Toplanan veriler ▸

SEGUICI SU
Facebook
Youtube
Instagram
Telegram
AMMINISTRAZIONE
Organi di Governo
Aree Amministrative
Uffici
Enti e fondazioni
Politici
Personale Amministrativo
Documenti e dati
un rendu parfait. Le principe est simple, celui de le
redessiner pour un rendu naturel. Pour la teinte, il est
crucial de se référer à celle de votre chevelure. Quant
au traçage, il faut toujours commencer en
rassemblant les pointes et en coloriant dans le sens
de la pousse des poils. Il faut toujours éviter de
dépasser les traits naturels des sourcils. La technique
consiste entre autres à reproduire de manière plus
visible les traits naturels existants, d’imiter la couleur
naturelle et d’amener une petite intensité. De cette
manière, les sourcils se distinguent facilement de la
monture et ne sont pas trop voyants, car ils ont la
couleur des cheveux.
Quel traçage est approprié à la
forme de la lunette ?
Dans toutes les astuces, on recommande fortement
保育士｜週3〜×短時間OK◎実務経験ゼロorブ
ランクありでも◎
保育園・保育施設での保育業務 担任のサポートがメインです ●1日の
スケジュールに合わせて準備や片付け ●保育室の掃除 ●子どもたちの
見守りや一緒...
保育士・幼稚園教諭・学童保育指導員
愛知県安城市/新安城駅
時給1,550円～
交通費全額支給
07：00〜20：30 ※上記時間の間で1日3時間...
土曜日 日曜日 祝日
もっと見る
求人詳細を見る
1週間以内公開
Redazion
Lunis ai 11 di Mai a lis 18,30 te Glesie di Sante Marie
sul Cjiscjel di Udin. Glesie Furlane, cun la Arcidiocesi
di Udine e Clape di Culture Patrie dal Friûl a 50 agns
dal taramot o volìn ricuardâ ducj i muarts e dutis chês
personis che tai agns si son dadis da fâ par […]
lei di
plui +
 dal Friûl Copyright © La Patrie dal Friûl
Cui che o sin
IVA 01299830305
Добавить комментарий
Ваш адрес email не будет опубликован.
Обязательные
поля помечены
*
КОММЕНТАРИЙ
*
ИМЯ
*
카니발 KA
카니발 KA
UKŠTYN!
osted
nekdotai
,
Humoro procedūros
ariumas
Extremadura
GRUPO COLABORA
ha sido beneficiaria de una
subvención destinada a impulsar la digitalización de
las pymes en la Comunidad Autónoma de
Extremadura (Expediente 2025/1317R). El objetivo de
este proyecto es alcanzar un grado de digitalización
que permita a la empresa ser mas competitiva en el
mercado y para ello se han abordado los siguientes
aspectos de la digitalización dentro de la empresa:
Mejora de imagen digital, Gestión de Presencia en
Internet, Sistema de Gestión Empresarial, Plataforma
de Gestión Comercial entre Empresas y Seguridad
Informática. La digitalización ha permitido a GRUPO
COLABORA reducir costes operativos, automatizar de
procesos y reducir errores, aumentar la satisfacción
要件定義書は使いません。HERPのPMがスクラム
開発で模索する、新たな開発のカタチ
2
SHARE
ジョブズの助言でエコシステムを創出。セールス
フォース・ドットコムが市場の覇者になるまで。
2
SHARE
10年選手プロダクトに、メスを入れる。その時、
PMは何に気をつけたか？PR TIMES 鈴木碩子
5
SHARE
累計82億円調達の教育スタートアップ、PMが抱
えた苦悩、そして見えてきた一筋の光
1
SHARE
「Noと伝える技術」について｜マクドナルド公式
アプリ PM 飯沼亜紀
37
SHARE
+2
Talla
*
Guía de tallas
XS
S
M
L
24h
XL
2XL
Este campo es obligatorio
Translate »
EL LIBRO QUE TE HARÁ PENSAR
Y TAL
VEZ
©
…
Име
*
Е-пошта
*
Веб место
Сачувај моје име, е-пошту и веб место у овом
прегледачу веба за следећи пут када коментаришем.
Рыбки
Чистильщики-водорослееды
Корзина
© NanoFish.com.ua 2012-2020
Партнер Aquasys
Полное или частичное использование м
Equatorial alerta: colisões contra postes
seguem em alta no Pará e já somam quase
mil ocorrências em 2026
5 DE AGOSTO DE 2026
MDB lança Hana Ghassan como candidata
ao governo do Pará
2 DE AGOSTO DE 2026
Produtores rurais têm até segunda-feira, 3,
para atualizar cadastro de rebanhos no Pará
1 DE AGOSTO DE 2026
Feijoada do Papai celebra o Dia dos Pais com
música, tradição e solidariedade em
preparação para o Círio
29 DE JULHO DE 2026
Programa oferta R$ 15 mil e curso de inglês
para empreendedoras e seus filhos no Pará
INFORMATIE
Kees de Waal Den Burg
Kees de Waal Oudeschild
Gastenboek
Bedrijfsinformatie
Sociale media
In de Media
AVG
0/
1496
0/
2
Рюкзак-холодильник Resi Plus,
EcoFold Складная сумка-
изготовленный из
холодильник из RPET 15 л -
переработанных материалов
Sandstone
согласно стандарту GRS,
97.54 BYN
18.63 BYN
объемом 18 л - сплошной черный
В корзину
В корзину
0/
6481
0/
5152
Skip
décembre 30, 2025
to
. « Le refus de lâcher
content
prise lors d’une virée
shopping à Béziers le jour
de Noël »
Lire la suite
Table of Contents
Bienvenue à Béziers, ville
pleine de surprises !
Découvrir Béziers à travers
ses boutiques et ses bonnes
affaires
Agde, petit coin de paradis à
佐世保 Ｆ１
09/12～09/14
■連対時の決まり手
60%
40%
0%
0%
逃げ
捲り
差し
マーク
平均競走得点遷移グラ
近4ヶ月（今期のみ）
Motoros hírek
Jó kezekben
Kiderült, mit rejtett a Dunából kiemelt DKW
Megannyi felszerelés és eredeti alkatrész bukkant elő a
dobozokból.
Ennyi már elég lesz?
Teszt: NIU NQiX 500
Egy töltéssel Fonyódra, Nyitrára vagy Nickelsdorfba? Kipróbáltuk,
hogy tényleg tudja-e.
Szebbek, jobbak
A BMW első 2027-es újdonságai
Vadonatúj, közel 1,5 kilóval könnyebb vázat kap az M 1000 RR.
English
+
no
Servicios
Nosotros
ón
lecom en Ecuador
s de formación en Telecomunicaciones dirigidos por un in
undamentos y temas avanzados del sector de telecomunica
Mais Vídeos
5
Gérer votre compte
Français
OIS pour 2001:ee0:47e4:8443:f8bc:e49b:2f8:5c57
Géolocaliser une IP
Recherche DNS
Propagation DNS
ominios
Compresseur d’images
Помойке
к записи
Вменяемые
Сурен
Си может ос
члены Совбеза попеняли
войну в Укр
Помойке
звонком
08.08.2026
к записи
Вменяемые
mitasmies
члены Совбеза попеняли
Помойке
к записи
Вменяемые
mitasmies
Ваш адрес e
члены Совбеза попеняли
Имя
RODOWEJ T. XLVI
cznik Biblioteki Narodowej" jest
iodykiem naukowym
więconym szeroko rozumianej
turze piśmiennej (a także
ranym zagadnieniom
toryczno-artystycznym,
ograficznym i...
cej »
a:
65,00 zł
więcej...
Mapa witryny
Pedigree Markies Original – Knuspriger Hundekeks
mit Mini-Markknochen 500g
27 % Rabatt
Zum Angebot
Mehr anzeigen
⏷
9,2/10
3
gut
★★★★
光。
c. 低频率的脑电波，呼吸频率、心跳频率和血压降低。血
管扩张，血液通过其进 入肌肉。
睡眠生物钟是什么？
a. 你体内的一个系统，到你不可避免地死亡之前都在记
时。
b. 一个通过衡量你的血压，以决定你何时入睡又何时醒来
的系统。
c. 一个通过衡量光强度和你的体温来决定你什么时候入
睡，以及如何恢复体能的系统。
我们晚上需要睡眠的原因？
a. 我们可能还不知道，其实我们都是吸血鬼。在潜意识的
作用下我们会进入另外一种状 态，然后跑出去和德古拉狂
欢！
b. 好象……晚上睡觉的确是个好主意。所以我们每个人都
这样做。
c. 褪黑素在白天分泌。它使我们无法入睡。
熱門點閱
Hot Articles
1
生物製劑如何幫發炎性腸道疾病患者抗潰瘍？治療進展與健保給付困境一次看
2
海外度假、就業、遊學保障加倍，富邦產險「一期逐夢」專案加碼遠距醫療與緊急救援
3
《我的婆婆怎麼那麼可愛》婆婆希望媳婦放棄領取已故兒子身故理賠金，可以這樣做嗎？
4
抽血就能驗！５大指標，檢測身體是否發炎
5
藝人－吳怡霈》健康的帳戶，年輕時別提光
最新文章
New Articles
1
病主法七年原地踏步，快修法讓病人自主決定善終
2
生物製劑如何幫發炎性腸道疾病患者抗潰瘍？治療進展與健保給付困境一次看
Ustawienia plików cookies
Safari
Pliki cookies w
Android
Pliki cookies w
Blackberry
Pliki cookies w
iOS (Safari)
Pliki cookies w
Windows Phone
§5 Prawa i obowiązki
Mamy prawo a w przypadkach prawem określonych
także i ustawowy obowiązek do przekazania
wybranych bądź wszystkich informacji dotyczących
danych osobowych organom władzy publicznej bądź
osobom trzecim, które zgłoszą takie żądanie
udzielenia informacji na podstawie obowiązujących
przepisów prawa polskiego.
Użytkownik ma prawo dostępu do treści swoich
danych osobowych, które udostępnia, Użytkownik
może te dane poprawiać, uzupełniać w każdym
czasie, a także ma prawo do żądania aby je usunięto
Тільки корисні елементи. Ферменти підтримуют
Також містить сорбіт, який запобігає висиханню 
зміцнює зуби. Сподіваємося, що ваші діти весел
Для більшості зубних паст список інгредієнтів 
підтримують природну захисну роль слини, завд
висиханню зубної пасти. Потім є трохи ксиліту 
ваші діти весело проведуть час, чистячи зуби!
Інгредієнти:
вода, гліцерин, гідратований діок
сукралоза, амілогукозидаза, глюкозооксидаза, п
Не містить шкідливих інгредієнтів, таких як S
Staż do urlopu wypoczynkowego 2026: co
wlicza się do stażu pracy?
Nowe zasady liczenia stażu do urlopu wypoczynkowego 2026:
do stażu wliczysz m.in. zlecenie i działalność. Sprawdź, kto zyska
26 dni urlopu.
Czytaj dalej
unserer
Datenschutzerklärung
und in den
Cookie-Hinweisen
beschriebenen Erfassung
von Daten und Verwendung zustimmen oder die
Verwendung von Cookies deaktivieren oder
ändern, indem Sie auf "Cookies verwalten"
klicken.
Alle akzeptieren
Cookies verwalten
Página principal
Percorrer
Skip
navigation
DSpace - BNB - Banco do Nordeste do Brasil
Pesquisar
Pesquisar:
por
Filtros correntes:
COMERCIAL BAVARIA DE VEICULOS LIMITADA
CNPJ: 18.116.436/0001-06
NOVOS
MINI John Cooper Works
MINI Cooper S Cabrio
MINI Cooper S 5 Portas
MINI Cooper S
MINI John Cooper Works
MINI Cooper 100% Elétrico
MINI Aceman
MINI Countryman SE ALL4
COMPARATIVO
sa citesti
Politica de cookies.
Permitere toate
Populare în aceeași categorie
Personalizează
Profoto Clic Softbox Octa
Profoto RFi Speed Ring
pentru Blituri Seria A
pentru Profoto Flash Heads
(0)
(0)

Yapılacak iş ▸ Kayıtların ilk satırıyla başlayıp "Mejora de imagen" ifadesini içeren satırla biten bölümü, her iki uç da dahil olmak üzere, satırlarda hiçbir değişiklik yapmadan çıkarın.

Yazılı yanıt ▸
SEGUICI SU
Facebook
Youtube
Instagram
Telegram
AMMINISTRAZIONE
Organi di Governo
Aree Amministrative
Uffici
Enti e fondazioni
Politici
Personale Amministrativo
Documenti e dati
un rendu parfait. Le principe est simple, celui de le
redessiner pour un rendu naturel. Pour la teinte, il est
crucial de se référer à celle de votre chevelure. Quant
au traçage, il faut toujours commencer en
rassemblant les pointes et en coloriant dans le sens
de la pousse des poils. Il faut toujours éviter de
dépasser les traits naturels des sourcils. La technique
consiste entre autres à reproduire de manière plus
visible les traits naturels existants, d’imiter la couleur
naturelle et d’amener une petite intensité. De cette
manière, les sourcils se distinguent facilement de la
monture et ne sont pas trop voyants, car ils ont la
couleur des cheveux.
Quel traçage est approprié à la
forme de la lunette ?
Dans toutes les astuces, on recommande fortement
保育士｜週3〜×短時間OK◎実務経験ゼロorブ
ランクありでも◎
保育園・保育施設での保育業務 担任のサポートがメインです ●1日の
スケジュールに合わせて準備や片付け ●保育室の掃除 ●子どもたちの
見守りや一緒...
保育士・幼稚園教諭・学童保育指導員
愛知県安城市/新安城駅
時給1,550円～
交通費全額支給
07：00〜20：30 ※上記時間の間で1日3時間...
土曜日 日曜日 祝日
もっと見る
求人詳細を見る
1週間以内公開
Redazion
Lunis ai 11 di Mai a lis 18,30 te Glesie di Sante Marie
sul Cjiscjel di Udin. Glesie Furlane, cun la Arcidiocesi
di Udine e Clape di Culture Patrie dal Friûl a 50 agns
dal taramot o volìn ricuardâ ducj i muarts e dutis chês
personis che tai agns si son dadis da fâ par […]
lei di
plui +
 dal Friûl Copyright © La Patrie dal Friûl
Cui che o sin
IVA 01299830305
Добавить комментарий
Ваш адрес email не будет опубликован.
Обязательные
поля помечены
*
КОММЕНТАРИЙ
*
ИМЯ
*
카니발 KA
카니발 KA
UKŠTYN!
osted
nekdotai
,
Humoro procedūros
ariumas
Extremadura
GRUPO COLABORA
ha sido beneficiaria de una
subvención destinada a impulsar la digitalización de
las pymes en la Comunidad Autónoma de
Extremadura (Expediente 2025/1317R). El objetivo de
este proyecto es alcanzar un grado de digitalización
que permita a la empresa ser mas competitiva en el
mercado y para ello se han abordado los siguientes
aspectos de la digitalización dentro de la empresa:
Mejora de imagen digital, Gestión de Presencia en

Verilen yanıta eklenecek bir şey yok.